Ser potente não significa ser apropriado.


A pergunta não é apenas se funciona, mas:Para quem? Em qual contexto? A que custo? E por quanto tempo?


E mais importante: o que acontece quando o tratamento é interrompido?


Estamos tratando a raiz do problema ou simplesmente cobrindo com um bandaid?


O objetivo da saúde a longo prazo é resiliência metabólica duradoura — aquela que traz liberdade, não dependência.


Próximos Passos


Na Parte II, exploraremos o sistema de recompensa cerebral, aprofundaremos os mecanismos do GLP-1 e discutiremos como restaurar os sinais internos do corpo, compreender melhor suas necessidades e otimizar o metabolismo, baseados na literatura científica atual.


Gostou do artigo? Adoraria saber sua opinião e por favor, me conte o que mais você quer aprender sobre este assunto.


Referências Científicas Relevantes


1. Supressão de apetite e mecanismos fisiológicos

  • Aldawsari et al., The Efficacy of GLP‑1 Analogues on Appetite Parameters… — revisão que mostra que agonistas de GLP‑1 (incluindo semaglutide e liraglutida) reduzem a fome, aumentam saciedade, retardam o esvaziamento gástrico e alteram preferências alimentares.

2. Risco de perda de massa magra e sarcopenia

  • Pantazopoulos et al., GLP‑1 receptor agonists and sarcopenia: Weight loss at a cost? — revisão que discute evidências de redução de massa muscular associada ao uso de agonistas de GLP‑1 e a importância de manejo nutricional e exercício para proteger a musculatura.

  • Sanchis‑Gomar, Neeland & Lavie, Balancing weight and muscle loss in GLP‑1 receptor agonist therapy — comentário em Nature Reviews Endocrinology destacando a necessidade de estratégias para preservação muscular durante perda rápida de peso.

3. Consequências nutricionais de redução calórica

  • Kerlikowsky et al., GLP‑1 receptor agonists — Good for body weight, bad for micronutrient status? — análise que aponta que a supressão significativa do apetite por GLP‑1 pode reduzir a ingestão de micronutrientes e aumentar risco de deficiências (ex.: ferro, vitaminas).

  • A mesma revisão também discute necessidade de alimentação densamente nutritiva e atenção proteica para manter balanço positivo de proteínas.
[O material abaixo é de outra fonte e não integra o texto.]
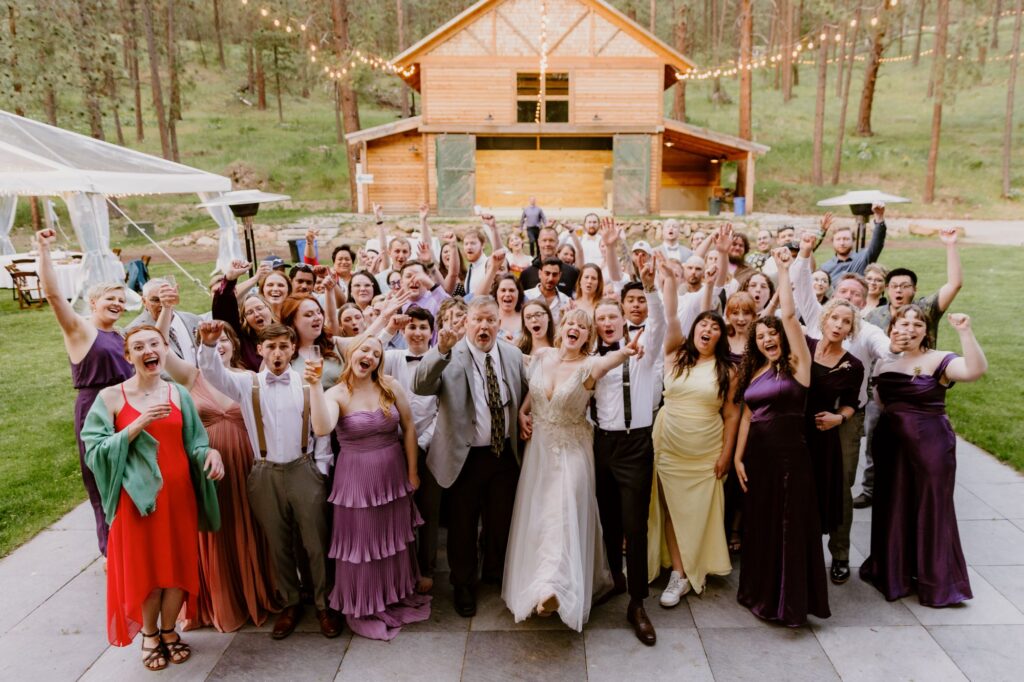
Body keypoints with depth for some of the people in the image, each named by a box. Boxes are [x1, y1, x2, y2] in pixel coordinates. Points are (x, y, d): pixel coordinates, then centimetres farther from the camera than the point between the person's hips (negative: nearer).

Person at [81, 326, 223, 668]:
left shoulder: (179, 394, 3)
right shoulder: (111, 396, -6)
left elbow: (193, 444, 5)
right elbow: (95, 451, -10)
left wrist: (211, 452, -17)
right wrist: (138, 425, -21)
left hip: (178, 494, 3)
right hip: (138, 496, -2)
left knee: (179, 563, 10)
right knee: (145, 566, 8)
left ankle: (169, 630, 33)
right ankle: (149, 634, 33)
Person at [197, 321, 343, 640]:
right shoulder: (247, 384, 3)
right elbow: (213, 373, -14)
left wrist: (321, 468, 0)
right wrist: (209, 344, -33)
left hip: (304, 470, -1)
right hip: (266, 474, 2)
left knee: (316, 542, 4)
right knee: (278, 544, 13)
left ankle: (324, 605, 21)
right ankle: (289, 605, 30)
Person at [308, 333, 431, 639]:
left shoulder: (391, 387, -5)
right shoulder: (335, 395, -11)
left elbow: (409, 427, -1)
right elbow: (322, 429, -31)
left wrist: (412, 471, 0)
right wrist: (315, 385, -35)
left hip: (393, 474, 3)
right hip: (357, 478, -3)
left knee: (395, 539, 19)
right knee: (361, 542, 9)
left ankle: (398, 595, 42)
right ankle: (365, 607, 31)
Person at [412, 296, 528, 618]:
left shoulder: (513, 354, 0)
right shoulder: (450, 356, -14)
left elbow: (524, 395, 15)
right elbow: (420, 386, -32)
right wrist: (440, 350, -44)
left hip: (505, 454, 4)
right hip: (465, 456, -4)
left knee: (501, 520, 19)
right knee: (462, 525, 13)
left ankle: (496, 575, 44)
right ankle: (463, 585, 35)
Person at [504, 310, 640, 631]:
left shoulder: (588, 365, -14)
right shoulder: (542, 356, -1)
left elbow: (605, 363, -38)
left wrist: (623, 352, -59)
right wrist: (522, 412, 2)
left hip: (571, 449, -4)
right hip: (539, 445, 5)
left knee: (562, 511, -14)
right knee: (535, 513, 12)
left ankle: (552, 588, -20)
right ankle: (532, 583, 29)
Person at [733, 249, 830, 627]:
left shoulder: (797, 364, -5)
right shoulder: (752, 372, 10)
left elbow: (789, 315, -15)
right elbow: (747, 416, 10)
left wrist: (783, 269, -11)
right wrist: (738, 457, 5)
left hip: (790, 454, -6)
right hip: (756, 455, 6)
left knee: (791, 526, 3)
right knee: (759, 524, 15)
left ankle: (790, 600, 16)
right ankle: (761, 593, 31)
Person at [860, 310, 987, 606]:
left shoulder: (938, 361, -7)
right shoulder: (883, 363, 8)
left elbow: (976, 370, -27)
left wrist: (965, 332, -35)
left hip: (931, 444, -5)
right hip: (890, 443, 5)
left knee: (931, 509, 5)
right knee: (892, 507, 14)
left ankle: (936, 581, 20)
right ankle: (892, 572, 31)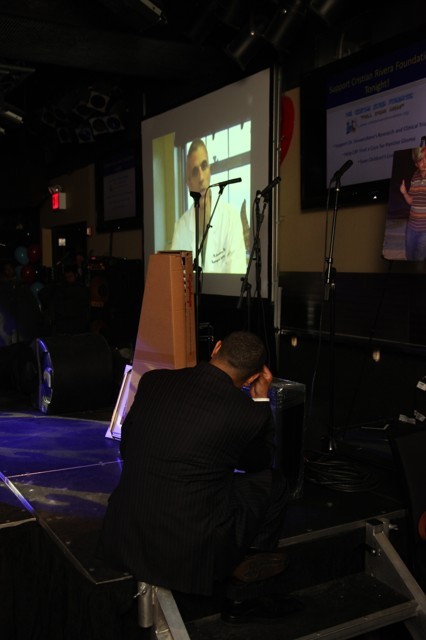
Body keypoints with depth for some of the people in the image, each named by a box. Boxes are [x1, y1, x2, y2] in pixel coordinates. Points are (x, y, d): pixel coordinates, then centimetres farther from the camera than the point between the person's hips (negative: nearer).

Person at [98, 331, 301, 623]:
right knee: (273, 483, 16)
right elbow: (259, 462, 9)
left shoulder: (153, 380, -2)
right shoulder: (247, 413, -14)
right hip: (191, 552, -5)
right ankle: (243, 597, 26)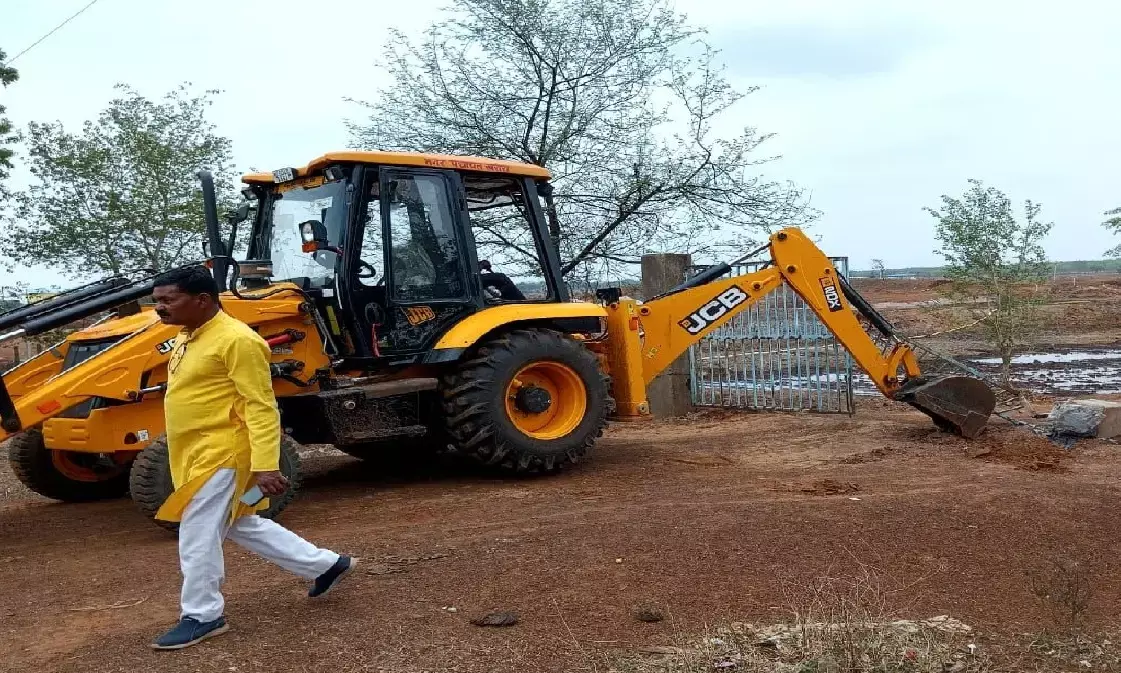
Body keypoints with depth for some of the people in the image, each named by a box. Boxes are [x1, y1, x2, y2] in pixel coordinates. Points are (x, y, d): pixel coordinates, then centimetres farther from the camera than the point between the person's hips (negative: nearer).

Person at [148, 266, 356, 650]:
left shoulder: (235, 340, -19)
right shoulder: (188, 339, 11)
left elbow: (261, 408, -21)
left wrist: (266, 467, -26)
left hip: (222, 455, -10)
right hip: (199, 455, 10)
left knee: (197, 538, -2)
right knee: (240, 526, 18)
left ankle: (203, 616, 17)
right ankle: (327, 565, 29)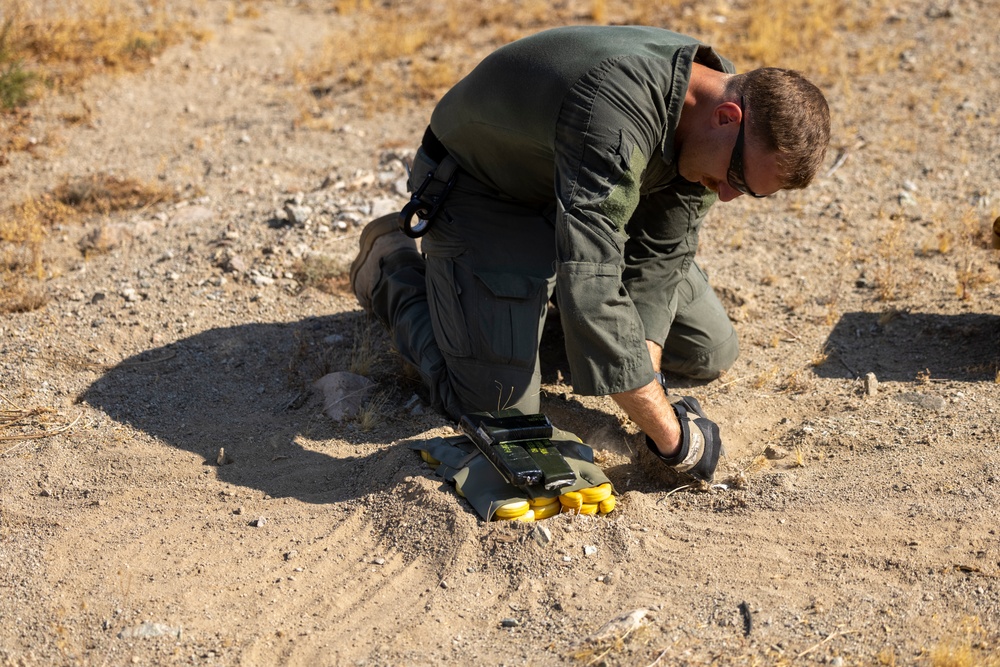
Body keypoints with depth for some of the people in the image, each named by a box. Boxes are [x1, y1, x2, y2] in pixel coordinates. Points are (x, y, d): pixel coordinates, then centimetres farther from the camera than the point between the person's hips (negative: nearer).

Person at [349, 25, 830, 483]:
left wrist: (645, 366, -23)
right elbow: (589, 293, -50)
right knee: (501, 403, -18)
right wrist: (673, 440, -44)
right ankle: (393, 265, 7)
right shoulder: (616, 117, -44)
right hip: (481, 192, -7)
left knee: (710, 355, 5)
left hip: (592, 197, 7)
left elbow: (659, 255, -8)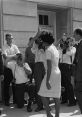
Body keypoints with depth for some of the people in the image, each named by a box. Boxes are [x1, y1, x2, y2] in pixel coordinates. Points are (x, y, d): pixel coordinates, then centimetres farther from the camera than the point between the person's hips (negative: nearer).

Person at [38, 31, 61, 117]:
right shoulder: (55, 48, 13)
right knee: (56, 96, 9)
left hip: (51, 74, -9)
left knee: (43, 95, 1)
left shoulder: (48, 50, -14)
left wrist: (47, 81, -21)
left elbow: (49, 67, -20)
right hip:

4. Mecanismos do efeito sobre apetite e sistema nervoso central

  • Artigos de revisão e revisões sistemáticas (por exemplo em MDPI Nutrition) documentam que GLP‑1RAs reduzem a fome e influenciam circuitos neurais de recompensa e ingestão alimentar por ação direta no hipotálamo e outras regiões cerebrais.


Aviso Importante:


Este artigo tem finalidade educativa e informativa e não substitui avaliação, diagnóstico ou tratamento de um profissional de saúde qualificado.

Sou formada em Medicina Chinesa Tradicional e tenho formação em Medicina Funcional, mas as informações aqui apresentadas não constituem aconselhamento médico individual.Antes de iniciar, interromper ou alterar qualquer tratamento, incluindo o uso de medicamentos ou suplementos, consulte sempre um profissional de saúde habilitado e com conhecimento no assunto.